Conclusion and future work#

As can be seen from Figure 1, without having to resort to statistical tests, our results provide clear support for Hypotheses 1 through 3, demonstrating that simulacra instantiated with cooperative, competitive, altruistic, and self-interested prompts exhibit distinct levels of cooperation in the iterated Prisoner’s Dilemma. This indicates that LLMs can operationalize natural language descriptions of cooperative and competitive behavior to some extent. However, the remaining hypotheses were not supported, suggesting a more complex relationship between prompt content and emergent behavior in LLM-generated agents.

Interestingly, the simulacrum from the control group instantiated with “you are a participant in a psychology experiment” (see Table 2) exhibited behavior more closely aligned with how real people tend to act in iterated Prisoner’s Dilemmas, suggesting that GPT-3.5 possesses some knowledge about human behavior in such contexts. However, when combined with the other results, it appears that the LLM struggles to generalize this behavior in a nuanced way beyond a superficial ability to cooperate more or less depending on whether the role description is altruistic or selfish. The unexpected pattern of increased cooperation with defectors and decreased cooperation with cooperators challenges our initial hypotheses and highlights a potential limitation in the LLM’s ability to translate altruism or selfishness into strategies based on conditioned reciprocity. This result suggests that while the agents are sensitive to the general cooperative or competitive nature of the prompts, their capacity to effectively adapt their behavior to their partner’s actions might be more limited.

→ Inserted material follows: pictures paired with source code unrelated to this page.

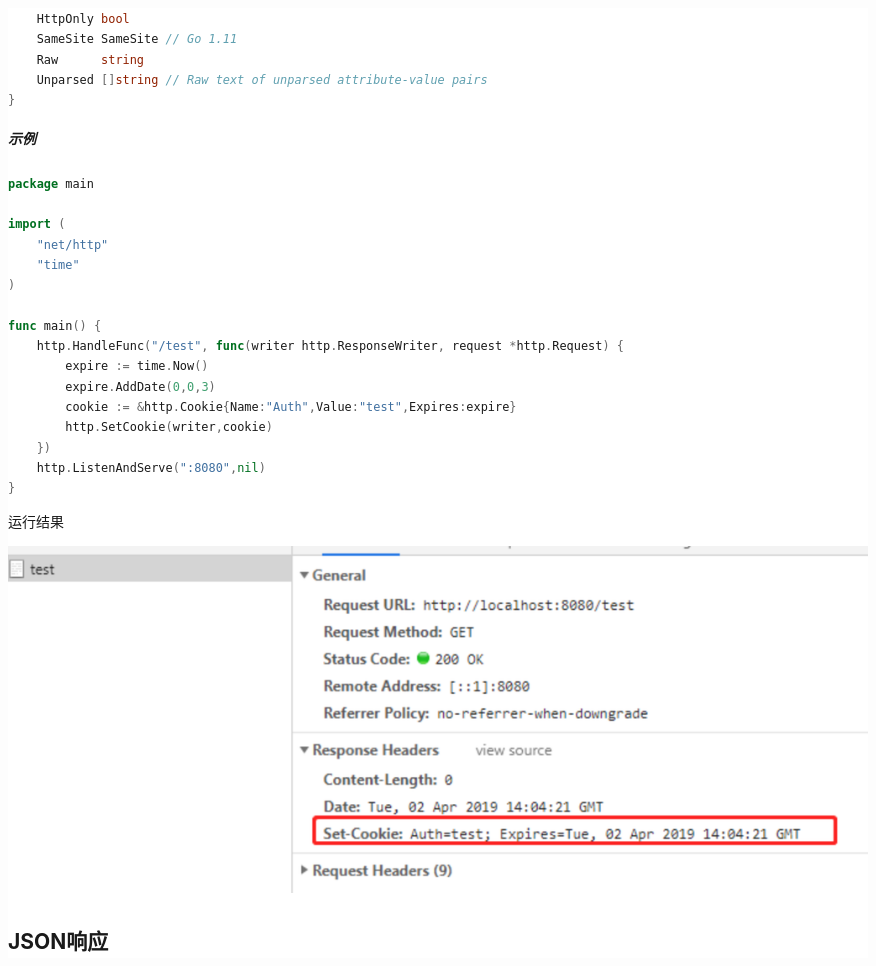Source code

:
 ```go
    HttpOnly bool
    SameSite SameSite // Go 1.11
    Raw      string
    Unparsed []string // Raw text of unparsed attribute-value pairs
}
```

##### 示例

```go
package main

import (
	"net/http"
	"time"
)

func main() {
    http.HandleFunc("/test", func(writer http.ResponseWriter, request *http.Request) {
        expire := time.Now()
        expire.AddDate(0,0,3)
        cookie := &http.Cookie{Name:"Auth",Value:"test",Expires:expire}
        http.SetCookie(writer,cookie)
    })
    http.ListenAndServe(":8080",nil)
}
```

运行结果

![](/assets/images/2019Go/go-response-02.png)

## JSON响应
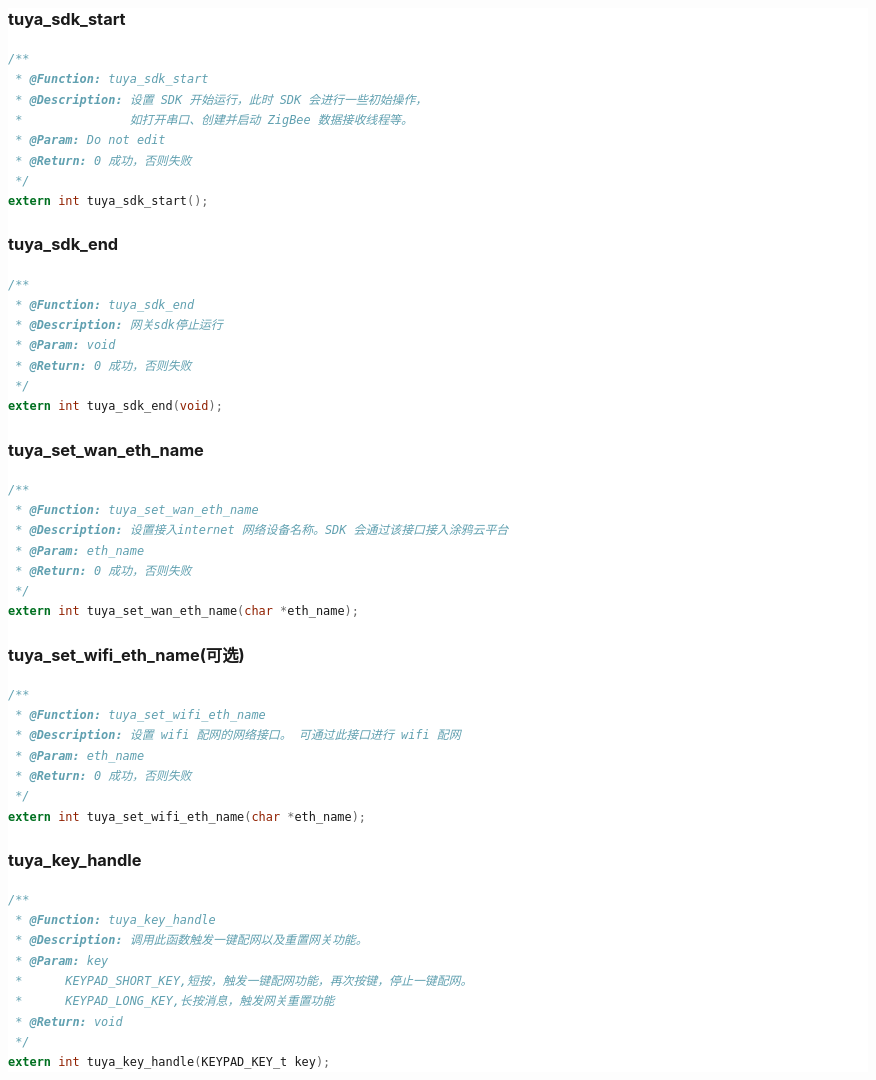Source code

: 
### tuya_sdk_start
```c
/**
 * @Function: tuya_sdk_start
 * @Description: 设置 SDK 开始运行，此时 SDK 会进行一些初始操作，
 *               如打开串口、创建并启动 ZigBee 数据接收线程等。
 * @Param: Do not edit
 * @Return: 0 成功，否则失败
 */
extern int tuya_sdk_start();
```

### tuya_sdk_end
```c
/**
 * @Function: tuya_sdk_end
 * @Description: 网关sdk停止运行
 * @Param: void
 * @Return: 0 成功，否则失败
 */
extern int tuya_sdk_end(void);
```

### tuya_set_wan_eth_name
```c
/**
 * @Function: tuya_set_wan_eth_name
 * @Description: 设置接入internet 网络设备名称。SDK 会通过该接口接入涂鸦云平台
 * @Param: eth_name
 * @Return: 0 成功，否则失败
 */
extern int tuya_set_wan_eth_name(char *eth_name);
```

### tuya_set_wifi_eth_name(可选)
```c
/**
 * @Function: tuya_set_wifi_eth_name
 * @Description: 设置 wifi 配网的网络接口。 可通过此接口进行 wifi 配网
 * @Param: eth_name
 * @Return: 0 成功，否则失败
 */
extern int tuya_set_wifi_eth_name(char *eth_name);
```

### tuya_key_handle
```c
/**
 * @Function: tuya_key_handle
 * @Description: 调用此函数触发一键配网以及重置网关功能。
 * @Param: key
 *      KEYPAD_SHORT_KEY,短按，触发一键配网功能，再次按键，停止一键配网。
 *      KEYPAD_LONG_KEY,长按消息，触发网关重置功能
 * @Return: void
 */
extern int tuya_key_handle(KEYPAD_KEY_t key);
```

Recognizing these limitations, we call upon the research community to further investigate the factors contributing to the emergent behavior of LLM-generated agents in social dilemmas, both within and beyond the Prisoner’s Dilemma. This broader research program could involve exploring the potential for more refined or complex prompts to elicit a wider range of cooperative behaviors in various experimental economics scenarios, such as the ultimatum game, the dictator game, and the public goods game, among others. Examining the role of model architecture and training parameters in shaping agent behaviors, as well as analyzing the impact of various partner strategies on agent behavior in these different contexts, could shed light on the model’s adaptability and alignment with human values.

In future studies, it would be valuable to examine other parameter settings, such as temperature, to explore their effects on the emergent behavior of LLM-generated agents. Additionally, as more advanced LLMs like GPT-4 become available, it would be interesting to investigate whether they exhibit similar limitations or are capable of more nuanced cooperative behaviors in a wider array of social dilemmas. Another potential limitation of the current study is that the LLM has been exposed to a vast literature on the iterated Prisoner’s Dilemma in its training data, and it is unclear how would it perform in more ecologically valid task environments that it has no prior exposure to. This limitation could be addressed by inventing new social dilemma games with corresponding task descriptions which are not vignettes from the existing literature.

By addressing these questions, we hope to collectively build a deeper understanding of AI alignment in the context of complex, non-zero-sum interactions across various experimental economics settings, ultimately fostering the development of AI systems that better adhere to human values and social norms.